Comme Le 13e guerrier de John McTiernan, cette nouvelle tentative de film sur les vikings à virer au cauchemar pour son auteur, Marcus Nispel. Responsable du bon remake de Massacre à la tronçonneuse, le cinéaste s’est lancé dans un projet ambitieux : la rencontre hargneuse entre deux civilisations, les indiens et les vikings.
L’idée était plutôt plaisante et cela donnerait lieu à une série B sévèrement burnée. Une version « hommes des bois » de 300, gros succès de l’année au box office !
Evidemment l’aspect graphique du projet n’a pas été compris par les costards cravates et très vite le cinéaste fut mis sur la touche pour un montage plus terre à terre et efficace. Adapté d’une bande dessinée, le film est visuel et l’ambition artistique de Nispel a effrayé les producteurs.
Après divers remontages, le film sort et réalise un score ridicule au box office américain. Il est vrai que les montages successifs ont limité les personnages à des clichés à la limite du grotesque. C’est de la psychologie de vikings défoncés à l’aquavit. Le trait est grossier mais l’image, elle, est somptueuse.
Elle montre le combat inégal entre Ghost, fils de viking recueilli dans une famille indienne et une ribambelle de barbus casqués prêts à piétiner le maximum de gentils indiens, inquiets par cette invasion venue du Nord. Il y a donc la nature contre la force, la démocratie contre l’autoritarisme, le beau mâle contre les barbares poilus !
C’est assez bête et plus primaire que primitif ! Ca n’égalisera jamais l’épatant film avec Kirk Douglas et Tony Curtis, Les vikings mais franchement, la vision de gros patibulaires assoiffés de bastons aux sabres dépasse les limites du propos.
Marcus Nispel travaille à fond l’esthétisme de son film. Il cherche, sans y arriver, une imagerie mythologique, qui scotche les rétines. Si il y avait eu plus de profondeur, cela aurait pu marcher. Ici ce sont juste de magnifiques guerriers assez effrayants et adeptes du règlement de compte hardcore.

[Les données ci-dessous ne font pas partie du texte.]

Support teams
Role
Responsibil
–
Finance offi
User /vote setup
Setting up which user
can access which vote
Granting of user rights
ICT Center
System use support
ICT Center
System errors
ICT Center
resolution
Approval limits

Puisant dans Le 13e guerrier, Conan le Barbare mais aussi Le dernier des Mohicans, le réalisateur offre de jolis morceaux de bravoure héroïques, ancestraux et divertissants. La nuance et la subtilité n’ont jamais le droit de citer mais bon, après tout, c’est un film avec des vikings. On excuse presque les libertés vis-à-vis de l’histoire (les indiens parlent anglais) et la pauvreté des personnages. Et on espère que la malédiction autour de cette civilisation à Hollywood sera bientôt levée : cela pourrait nous offrir enfin un grand film d’aventures. Une belle occasion (presque) gâchée.